### TASK PROMPT
The records below hold a stretch from the line with "23: (130, 164)" through the line with "39: (150, 215)"; return exactly those lines, ends included, and nothing more.

### EXERCISE MATERIAL
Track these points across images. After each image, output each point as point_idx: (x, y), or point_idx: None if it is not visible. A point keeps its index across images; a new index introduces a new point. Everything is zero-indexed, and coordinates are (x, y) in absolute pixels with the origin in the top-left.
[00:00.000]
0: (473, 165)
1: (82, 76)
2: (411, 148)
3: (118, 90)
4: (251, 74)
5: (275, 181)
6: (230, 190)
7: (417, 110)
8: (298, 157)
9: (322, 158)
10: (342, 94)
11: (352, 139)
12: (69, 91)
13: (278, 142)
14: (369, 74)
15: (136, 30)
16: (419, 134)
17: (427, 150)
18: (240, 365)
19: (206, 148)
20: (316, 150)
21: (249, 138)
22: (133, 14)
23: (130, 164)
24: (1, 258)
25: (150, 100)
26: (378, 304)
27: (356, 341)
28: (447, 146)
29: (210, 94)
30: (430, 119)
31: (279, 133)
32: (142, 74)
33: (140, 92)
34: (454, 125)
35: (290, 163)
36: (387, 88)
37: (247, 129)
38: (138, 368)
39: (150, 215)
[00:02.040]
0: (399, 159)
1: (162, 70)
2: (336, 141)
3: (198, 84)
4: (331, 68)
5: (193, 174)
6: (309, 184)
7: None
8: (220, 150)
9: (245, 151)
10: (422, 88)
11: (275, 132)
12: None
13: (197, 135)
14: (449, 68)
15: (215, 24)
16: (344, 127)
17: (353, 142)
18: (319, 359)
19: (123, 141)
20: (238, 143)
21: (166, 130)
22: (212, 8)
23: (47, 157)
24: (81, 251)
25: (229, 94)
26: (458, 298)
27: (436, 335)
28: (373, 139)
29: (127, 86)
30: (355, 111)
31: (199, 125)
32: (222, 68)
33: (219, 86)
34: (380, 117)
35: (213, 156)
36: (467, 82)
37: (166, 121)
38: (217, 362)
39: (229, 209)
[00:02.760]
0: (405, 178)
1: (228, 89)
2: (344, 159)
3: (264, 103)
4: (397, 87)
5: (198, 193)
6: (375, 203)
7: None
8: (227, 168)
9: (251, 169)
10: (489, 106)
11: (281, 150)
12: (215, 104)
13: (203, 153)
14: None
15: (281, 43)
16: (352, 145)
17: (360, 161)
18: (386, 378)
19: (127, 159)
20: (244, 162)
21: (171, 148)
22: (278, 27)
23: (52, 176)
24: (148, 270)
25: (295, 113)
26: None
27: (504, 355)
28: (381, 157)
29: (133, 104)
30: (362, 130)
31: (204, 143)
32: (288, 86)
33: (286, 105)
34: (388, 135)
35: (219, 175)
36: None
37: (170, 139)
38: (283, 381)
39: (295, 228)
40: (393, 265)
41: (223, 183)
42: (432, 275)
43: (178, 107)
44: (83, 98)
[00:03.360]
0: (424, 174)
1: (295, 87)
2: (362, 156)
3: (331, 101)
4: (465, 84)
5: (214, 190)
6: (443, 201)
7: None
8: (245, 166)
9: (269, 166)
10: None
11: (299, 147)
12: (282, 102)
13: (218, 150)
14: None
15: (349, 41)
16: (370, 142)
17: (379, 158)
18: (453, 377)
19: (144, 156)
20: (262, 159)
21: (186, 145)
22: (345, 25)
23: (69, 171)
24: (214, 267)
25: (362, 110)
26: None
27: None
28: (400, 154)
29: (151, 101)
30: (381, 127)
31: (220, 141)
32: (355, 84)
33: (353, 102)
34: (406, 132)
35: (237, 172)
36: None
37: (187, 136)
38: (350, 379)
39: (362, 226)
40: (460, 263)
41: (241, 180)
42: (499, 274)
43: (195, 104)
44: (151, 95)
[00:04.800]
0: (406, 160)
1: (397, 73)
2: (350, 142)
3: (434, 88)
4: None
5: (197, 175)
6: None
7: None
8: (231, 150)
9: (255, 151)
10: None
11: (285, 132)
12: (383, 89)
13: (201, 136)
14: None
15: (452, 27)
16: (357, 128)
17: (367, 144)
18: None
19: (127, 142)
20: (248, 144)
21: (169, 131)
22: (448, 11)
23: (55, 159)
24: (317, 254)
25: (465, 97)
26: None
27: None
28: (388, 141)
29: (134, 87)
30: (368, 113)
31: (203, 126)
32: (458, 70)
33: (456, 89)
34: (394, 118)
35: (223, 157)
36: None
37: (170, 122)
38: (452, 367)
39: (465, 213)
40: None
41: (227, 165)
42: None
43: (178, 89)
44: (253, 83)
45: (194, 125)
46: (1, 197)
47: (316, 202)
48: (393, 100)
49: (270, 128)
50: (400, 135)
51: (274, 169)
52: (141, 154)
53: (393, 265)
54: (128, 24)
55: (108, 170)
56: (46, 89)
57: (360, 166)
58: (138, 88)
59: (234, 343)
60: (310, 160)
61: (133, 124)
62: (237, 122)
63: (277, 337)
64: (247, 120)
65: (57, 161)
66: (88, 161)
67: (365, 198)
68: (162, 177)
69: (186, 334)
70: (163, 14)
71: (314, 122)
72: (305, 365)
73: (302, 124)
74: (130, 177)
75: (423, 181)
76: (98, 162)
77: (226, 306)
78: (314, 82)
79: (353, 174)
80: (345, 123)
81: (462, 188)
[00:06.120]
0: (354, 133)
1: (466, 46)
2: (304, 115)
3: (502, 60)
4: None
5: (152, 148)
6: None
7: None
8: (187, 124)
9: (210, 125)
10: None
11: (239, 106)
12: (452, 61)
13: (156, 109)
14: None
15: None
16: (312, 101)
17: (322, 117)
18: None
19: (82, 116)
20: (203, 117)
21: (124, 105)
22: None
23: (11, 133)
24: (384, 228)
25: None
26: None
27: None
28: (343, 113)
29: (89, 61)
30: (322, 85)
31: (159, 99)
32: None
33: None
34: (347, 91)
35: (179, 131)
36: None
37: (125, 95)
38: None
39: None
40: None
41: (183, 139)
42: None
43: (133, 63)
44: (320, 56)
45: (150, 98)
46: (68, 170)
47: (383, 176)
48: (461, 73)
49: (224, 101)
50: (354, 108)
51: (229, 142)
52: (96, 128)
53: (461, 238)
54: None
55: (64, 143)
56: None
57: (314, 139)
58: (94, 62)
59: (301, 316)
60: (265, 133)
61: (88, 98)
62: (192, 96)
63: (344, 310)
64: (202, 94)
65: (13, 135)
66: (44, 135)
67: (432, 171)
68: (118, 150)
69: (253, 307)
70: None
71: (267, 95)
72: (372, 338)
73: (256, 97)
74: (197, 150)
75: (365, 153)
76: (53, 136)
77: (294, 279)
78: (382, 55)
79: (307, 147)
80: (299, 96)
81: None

### RESPONSE TO THIS TASK
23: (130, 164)
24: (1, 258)
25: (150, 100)
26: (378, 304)
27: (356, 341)
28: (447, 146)
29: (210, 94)
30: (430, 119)
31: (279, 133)
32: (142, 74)
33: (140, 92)
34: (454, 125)
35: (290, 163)
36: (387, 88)
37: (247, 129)
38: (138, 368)
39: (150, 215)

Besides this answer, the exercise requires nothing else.